Joseph Lofthouse wrote:I used to be a fan of spiral breeding. I'm not any more.
My general feeling these days it to keep large populations (of roosters as well as hens), starting with many breeds, and allow them to mix themselves randomly. And constantly be bringing new blood into the flock. Then allow a combination of natural and human selection to tailor the flock to local conditions.
If three farms are keeping a population of chickens like this, then spiral breeding is a great strategy, (move the new roosters to the next flock in the rotation). But the fussy record keeping required for a spiral breeding project on one farm seems too hard.
I agree--any kind of really formal breeding project would require a lot of "intensive" methods. A lot of record keeping, etc. My thought here was to take several breeds with desirable traits. The REALLY desirable would be introduced both on the male and female sides. Then, by using spiral breeding, you could ensure that the genetics were mixed up evenly (in a statistical sense at least). It would also make sure that no mating was happening between closely related individuals. No siblings, no parent/children crossing.
I thought, at least for the core genetics of the flock, it would be a good idea to do it that way. At least go through one generation that way. Make a 2-way cross, then a 4-way, then an 8-way. By then you would have a very mixed up, diverse collection of genetics to start drawing from.
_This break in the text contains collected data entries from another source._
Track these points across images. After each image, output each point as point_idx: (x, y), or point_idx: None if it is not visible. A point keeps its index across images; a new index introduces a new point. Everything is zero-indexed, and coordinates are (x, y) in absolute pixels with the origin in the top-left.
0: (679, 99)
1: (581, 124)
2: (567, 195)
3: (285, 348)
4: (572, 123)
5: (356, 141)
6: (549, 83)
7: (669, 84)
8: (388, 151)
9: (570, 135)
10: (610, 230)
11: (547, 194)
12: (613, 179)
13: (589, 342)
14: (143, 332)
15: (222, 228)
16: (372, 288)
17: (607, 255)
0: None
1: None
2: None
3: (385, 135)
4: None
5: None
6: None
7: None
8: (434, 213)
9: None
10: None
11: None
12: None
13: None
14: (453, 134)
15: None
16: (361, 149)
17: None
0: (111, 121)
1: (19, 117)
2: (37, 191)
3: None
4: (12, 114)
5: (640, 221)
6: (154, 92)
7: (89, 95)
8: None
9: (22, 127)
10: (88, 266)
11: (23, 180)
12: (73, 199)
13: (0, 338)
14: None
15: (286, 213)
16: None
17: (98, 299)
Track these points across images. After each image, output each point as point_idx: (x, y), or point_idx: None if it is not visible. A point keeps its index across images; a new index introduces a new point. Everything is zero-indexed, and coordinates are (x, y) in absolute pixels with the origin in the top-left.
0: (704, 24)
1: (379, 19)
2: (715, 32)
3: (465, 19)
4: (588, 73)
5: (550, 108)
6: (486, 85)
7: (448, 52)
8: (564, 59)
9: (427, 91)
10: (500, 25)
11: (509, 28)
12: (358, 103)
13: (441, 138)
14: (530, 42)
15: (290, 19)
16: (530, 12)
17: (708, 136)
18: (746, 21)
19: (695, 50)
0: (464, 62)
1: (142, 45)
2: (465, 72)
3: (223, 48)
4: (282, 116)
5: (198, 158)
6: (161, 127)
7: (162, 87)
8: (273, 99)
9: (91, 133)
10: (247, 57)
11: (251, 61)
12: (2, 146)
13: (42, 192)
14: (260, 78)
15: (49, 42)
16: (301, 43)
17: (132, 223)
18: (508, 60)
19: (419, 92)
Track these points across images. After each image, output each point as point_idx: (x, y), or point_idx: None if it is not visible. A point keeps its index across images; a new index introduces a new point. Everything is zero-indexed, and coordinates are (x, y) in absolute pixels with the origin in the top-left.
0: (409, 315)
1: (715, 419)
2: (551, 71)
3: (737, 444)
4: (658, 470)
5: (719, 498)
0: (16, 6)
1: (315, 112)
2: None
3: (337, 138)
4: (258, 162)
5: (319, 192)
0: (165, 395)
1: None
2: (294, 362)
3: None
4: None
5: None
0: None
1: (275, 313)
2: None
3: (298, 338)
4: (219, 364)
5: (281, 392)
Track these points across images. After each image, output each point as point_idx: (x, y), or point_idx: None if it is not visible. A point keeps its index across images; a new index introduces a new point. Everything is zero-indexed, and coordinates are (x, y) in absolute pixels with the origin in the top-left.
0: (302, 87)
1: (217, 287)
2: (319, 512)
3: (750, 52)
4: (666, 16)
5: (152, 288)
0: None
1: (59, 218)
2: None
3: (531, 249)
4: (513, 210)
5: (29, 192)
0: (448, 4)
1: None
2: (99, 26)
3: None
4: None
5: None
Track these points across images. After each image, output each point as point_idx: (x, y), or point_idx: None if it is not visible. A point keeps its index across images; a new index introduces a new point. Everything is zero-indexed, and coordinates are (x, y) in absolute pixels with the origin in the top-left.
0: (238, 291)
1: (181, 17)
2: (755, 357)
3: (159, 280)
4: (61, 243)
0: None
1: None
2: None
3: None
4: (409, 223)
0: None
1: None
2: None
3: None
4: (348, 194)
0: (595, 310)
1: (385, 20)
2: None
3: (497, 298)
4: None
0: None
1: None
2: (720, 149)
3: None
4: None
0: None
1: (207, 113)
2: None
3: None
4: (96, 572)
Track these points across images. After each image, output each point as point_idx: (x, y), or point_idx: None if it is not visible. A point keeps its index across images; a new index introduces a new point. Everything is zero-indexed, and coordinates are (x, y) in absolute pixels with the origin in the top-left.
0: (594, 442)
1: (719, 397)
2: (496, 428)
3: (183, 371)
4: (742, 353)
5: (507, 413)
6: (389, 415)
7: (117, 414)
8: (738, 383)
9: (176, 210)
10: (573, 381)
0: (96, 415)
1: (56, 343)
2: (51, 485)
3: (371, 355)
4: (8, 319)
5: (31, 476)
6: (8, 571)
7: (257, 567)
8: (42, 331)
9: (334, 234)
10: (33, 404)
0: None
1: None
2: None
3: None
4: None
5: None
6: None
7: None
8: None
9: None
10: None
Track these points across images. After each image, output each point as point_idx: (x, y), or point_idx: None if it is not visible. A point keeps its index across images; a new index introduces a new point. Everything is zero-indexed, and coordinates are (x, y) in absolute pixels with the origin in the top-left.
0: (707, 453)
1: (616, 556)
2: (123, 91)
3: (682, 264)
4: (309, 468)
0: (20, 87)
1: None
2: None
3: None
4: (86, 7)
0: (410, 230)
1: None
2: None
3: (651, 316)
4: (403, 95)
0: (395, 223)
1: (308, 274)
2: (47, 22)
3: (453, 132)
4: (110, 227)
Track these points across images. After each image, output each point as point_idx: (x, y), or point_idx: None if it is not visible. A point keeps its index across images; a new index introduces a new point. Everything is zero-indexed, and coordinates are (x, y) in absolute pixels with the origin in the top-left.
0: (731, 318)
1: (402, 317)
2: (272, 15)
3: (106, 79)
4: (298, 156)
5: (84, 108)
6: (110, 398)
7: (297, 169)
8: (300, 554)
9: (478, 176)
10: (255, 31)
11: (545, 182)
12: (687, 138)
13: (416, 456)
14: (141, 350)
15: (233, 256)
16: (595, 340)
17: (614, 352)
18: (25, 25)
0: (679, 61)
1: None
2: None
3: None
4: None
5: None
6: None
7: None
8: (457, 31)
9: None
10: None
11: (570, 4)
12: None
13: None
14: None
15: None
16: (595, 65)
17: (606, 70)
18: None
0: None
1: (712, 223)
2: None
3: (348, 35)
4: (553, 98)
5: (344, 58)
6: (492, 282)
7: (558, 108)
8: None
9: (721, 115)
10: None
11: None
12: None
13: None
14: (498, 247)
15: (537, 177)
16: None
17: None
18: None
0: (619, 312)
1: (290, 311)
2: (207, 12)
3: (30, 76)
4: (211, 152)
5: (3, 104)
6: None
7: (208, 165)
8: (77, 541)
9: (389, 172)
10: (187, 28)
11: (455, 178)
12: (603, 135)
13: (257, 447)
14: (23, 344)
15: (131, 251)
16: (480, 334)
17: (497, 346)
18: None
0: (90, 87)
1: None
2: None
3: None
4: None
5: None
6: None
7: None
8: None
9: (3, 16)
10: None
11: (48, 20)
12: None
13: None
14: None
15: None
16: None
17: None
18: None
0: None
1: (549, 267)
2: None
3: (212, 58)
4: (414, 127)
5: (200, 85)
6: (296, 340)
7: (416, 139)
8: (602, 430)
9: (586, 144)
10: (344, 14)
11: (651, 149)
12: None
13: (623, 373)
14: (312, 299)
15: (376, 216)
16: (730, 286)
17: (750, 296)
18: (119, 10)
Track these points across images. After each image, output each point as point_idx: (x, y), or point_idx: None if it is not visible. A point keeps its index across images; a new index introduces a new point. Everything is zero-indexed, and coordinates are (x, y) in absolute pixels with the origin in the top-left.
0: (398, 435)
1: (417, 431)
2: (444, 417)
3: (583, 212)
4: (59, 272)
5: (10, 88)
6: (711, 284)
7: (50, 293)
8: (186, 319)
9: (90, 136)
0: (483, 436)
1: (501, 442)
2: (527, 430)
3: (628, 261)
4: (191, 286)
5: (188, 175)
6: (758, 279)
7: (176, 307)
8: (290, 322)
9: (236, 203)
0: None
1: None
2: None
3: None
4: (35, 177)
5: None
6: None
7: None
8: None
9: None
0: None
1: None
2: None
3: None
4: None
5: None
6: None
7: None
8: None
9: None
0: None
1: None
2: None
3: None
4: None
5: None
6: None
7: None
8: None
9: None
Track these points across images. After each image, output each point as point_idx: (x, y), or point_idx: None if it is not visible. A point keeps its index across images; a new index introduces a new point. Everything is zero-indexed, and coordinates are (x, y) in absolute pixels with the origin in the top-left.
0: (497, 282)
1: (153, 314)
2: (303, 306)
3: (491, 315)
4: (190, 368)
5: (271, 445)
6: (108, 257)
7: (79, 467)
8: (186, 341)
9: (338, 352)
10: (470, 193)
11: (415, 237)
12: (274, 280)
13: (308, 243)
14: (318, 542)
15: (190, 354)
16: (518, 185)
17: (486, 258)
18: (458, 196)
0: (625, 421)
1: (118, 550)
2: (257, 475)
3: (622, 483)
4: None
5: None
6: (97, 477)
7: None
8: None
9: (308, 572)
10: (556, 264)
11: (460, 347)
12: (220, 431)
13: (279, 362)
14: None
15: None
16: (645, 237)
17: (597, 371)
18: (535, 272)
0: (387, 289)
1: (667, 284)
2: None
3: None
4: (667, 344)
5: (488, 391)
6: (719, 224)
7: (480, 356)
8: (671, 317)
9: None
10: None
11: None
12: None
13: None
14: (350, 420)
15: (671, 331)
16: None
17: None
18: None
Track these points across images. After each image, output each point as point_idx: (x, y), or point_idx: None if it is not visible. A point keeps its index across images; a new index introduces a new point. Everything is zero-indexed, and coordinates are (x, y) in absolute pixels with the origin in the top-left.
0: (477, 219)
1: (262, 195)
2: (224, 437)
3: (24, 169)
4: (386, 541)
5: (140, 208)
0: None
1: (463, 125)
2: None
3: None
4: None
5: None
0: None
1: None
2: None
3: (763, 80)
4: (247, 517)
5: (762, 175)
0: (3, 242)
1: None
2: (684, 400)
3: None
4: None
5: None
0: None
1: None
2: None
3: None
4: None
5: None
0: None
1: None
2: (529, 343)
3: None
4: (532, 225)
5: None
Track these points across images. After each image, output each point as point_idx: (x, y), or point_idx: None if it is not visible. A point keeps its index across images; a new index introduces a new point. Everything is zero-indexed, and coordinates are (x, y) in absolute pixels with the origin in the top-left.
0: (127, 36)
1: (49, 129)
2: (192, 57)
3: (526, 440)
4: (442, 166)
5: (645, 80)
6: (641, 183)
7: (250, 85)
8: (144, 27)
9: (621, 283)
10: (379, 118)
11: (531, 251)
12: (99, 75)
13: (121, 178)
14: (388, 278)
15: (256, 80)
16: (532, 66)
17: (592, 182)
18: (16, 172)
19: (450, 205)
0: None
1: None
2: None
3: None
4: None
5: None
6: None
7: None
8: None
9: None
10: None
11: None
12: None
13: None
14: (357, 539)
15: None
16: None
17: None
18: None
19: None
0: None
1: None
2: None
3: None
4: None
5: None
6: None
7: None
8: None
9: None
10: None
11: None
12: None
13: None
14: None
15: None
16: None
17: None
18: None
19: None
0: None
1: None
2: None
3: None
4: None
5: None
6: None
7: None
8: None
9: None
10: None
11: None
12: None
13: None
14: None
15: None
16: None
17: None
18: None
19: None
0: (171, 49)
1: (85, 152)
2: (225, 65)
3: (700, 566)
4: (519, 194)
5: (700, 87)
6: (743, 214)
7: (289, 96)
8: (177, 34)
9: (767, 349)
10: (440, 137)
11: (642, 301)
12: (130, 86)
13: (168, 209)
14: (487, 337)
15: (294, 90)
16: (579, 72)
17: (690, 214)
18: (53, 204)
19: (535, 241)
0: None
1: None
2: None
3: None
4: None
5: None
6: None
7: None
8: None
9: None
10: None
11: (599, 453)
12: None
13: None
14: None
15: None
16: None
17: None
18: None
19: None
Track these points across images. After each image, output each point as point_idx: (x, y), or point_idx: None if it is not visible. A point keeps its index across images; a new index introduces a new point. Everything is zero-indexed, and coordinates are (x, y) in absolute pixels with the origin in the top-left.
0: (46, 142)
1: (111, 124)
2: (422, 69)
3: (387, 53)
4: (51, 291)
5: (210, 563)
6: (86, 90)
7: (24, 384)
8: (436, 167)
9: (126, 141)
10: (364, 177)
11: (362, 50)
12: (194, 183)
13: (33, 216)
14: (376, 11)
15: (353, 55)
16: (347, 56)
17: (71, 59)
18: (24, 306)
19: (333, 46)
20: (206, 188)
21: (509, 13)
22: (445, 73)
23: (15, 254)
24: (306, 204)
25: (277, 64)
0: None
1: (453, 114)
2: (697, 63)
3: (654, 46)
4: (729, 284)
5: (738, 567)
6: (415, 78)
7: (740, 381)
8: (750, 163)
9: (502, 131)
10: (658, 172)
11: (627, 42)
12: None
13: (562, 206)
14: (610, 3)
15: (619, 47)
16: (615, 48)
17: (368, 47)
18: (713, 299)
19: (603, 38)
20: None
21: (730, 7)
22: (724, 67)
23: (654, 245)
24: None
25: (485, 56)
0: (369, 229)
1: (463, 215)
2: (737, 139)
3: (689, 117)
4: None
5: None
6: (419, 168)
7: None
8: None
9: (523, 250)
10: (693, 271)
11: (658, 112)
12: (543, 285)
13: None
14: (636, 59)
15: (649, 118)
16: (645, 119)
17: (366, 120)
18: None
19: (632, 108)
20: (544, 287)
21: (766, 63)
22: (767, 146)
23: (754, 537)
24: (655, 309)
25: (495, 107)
Some of the interesting recessive traist would start showing, their would be some co-dominance, some incomplete dominance, and other traits one could start drawing on.
I had another thought about this--there are a lot of crosses already available. Golden Comets, Rhodebars, Welbars.... You could start Gen 1 with 2-way crosses and get a jump on that. Also, even Ebay has several sellers offering "barnyard mix" eggs. One of them had at least 20 cold-hardy breeds in the flock, claiming to have over 100 birds at any given time, and a 1:6 ratio of roos to hens. Hatching out a couple dozen of those, and selecting interesting birds would also be a way to get a jump on diversity.
It would be an intensive project, no doubt. The good thing is that whatever birds that are not selected to move on to the next round would still be good layers. They could still serve a purpose. My friend with the organic farm claimed that the diversity in the eggs is one of the things that really helps them sell. He's got some legbars, americunas, some olive eggers, Marans.... A dozen of his eggs go the range from white, to chocolate brown, green, green with speckles.... and people love it.
I think it would be an amazing undertaking. I did a lot of reading abotu the Aloha chicken project, and interestingly a lot of breeders joined, and the project ended up being divided across the country. People sending fertilized eggs to each other, people living close together letting each other use roosters....
With some promotion, if you could generate some interest, it would be fun. I have a friend, for example, who's a high school teacher in Idaho who thought it would be an interesting project for her agriculture class. I'd send out eggs, they would hatch them, the kids could raise them... The other benifit being, if one person had a flock wiped out from predators, they could put out a call that they needed eggs from collaborators. They could re-start their flock with some seriously diverse and mixed up genetics and not have to start from zero.
I'll try and read up on it some more. The one issue with any form of breeding to be successful is that you need to produce a LOT of offspring, and then select maybe the best 10%. In my case, roosters with interesting markings, pea combs..... Hens with interesting colors, on the large side, with foraging instincts. Cold tolerance, decent egg laying... Anything with any genetic problems would be ruthlessly removed from the flock.
Something to think about. I'm actually intruiged with the idea of collecting some "barnyard mix" eggs from various sources--the more vaired the better--and starting there. I would certainly still mix in a lot of Buckeye genetics, because they do very well here, and some larger breeds to get some overall larger birds.